ENTRIES PROVIDED -
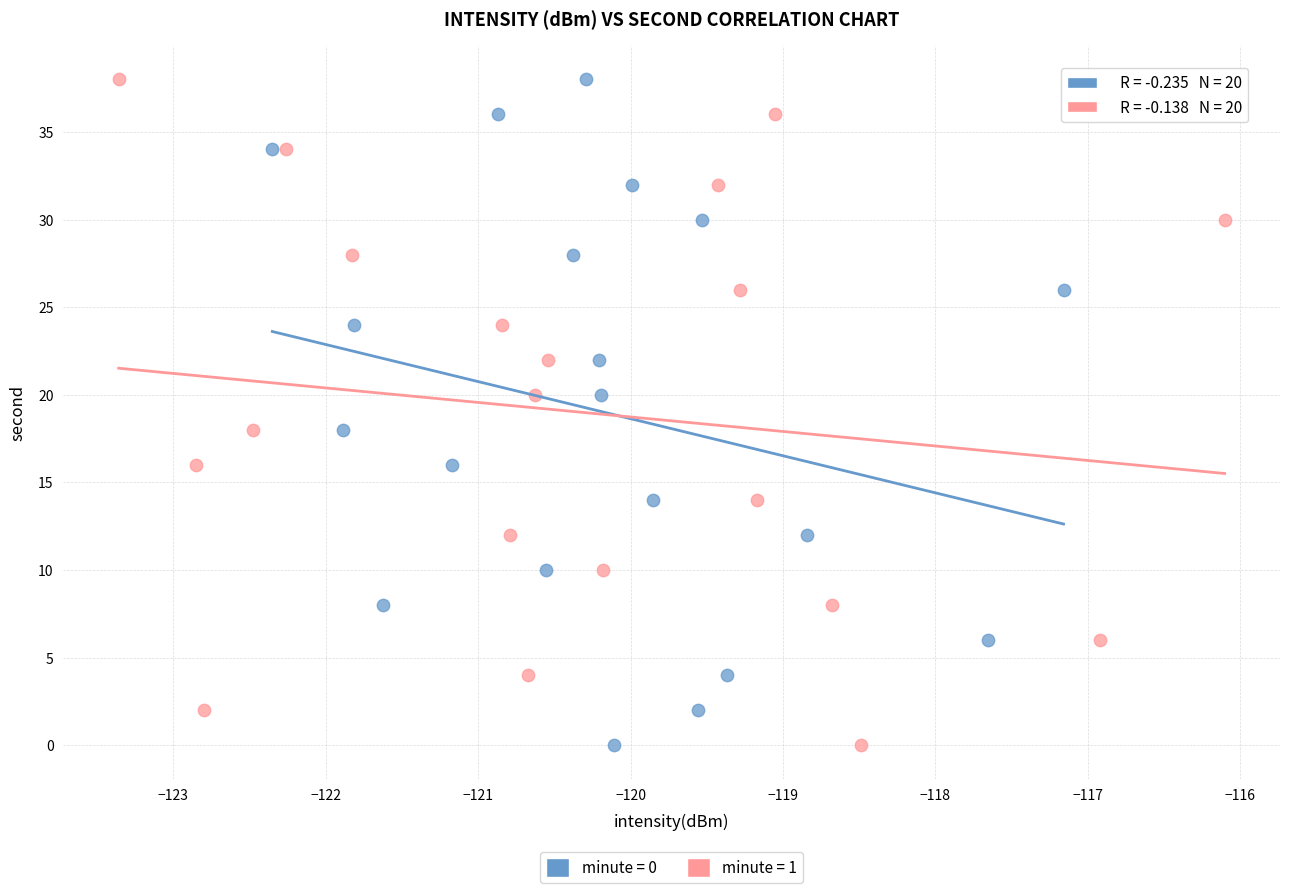

What are all the series names shown in the legend?

minute = 0, minute = 1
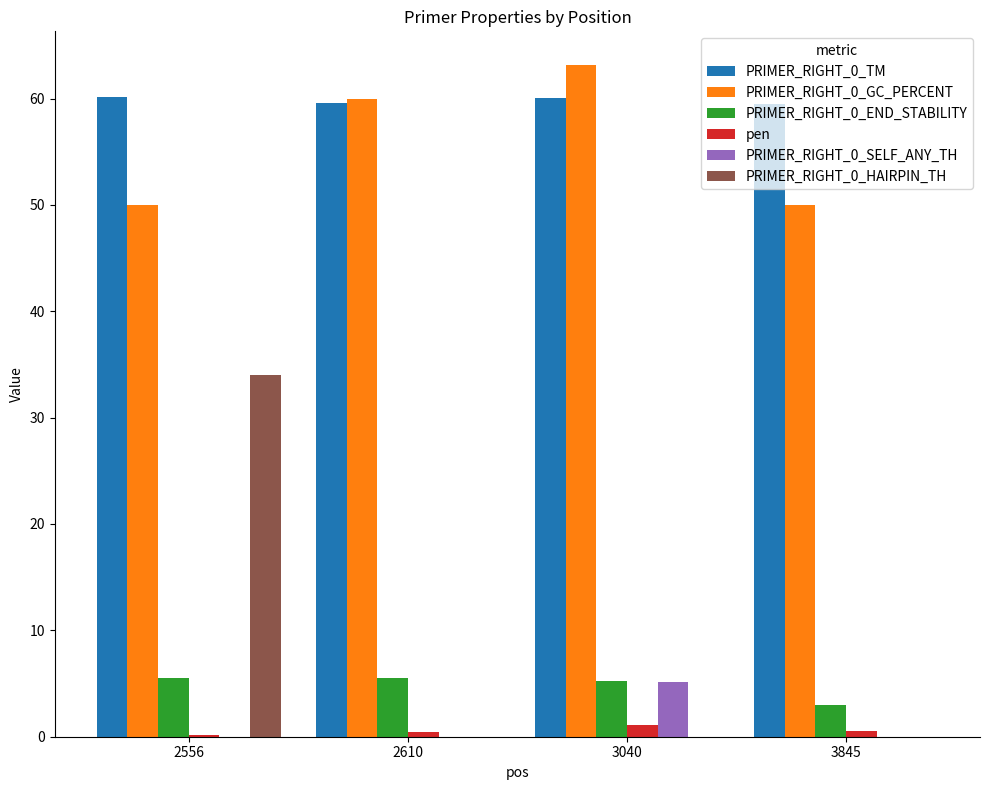

True or false: pen has a value of 1.1 at 3040.

True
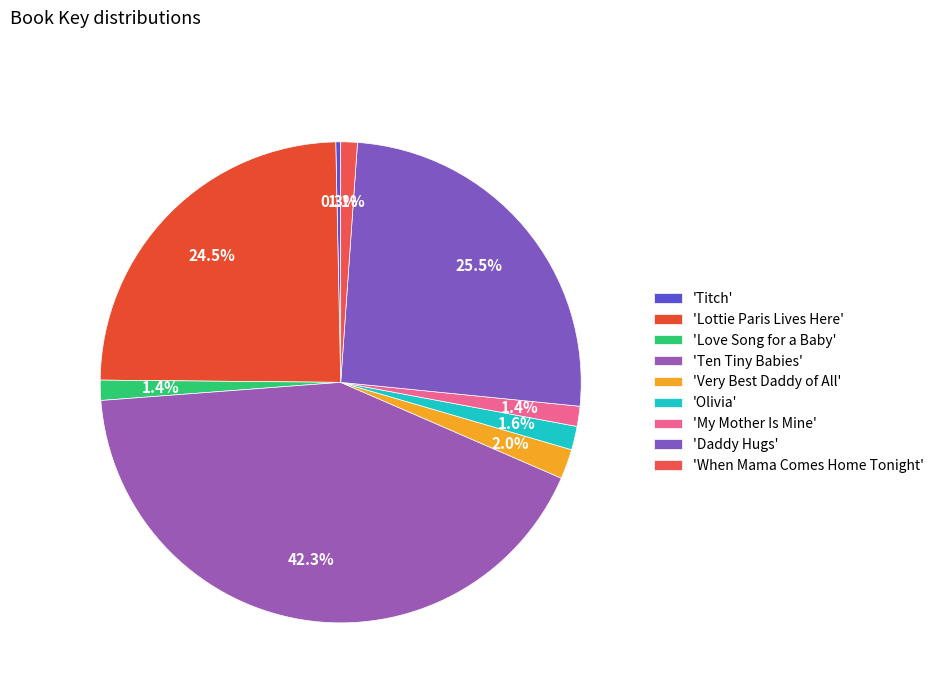

Count the number of slices in the pie.

9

WORK INSTRUCTIONS - Reproduce the listing word for word, starting with the line that contains "minute = 0, minute = 1" and going on through the end of the listing. Leave the pictures out of your answer.

PROBLEM SOLUTION -
minute = 0, minute = 1

True or false: pen has a value of 1.1 at 3040.

True

Count the number of slices in the pie.

9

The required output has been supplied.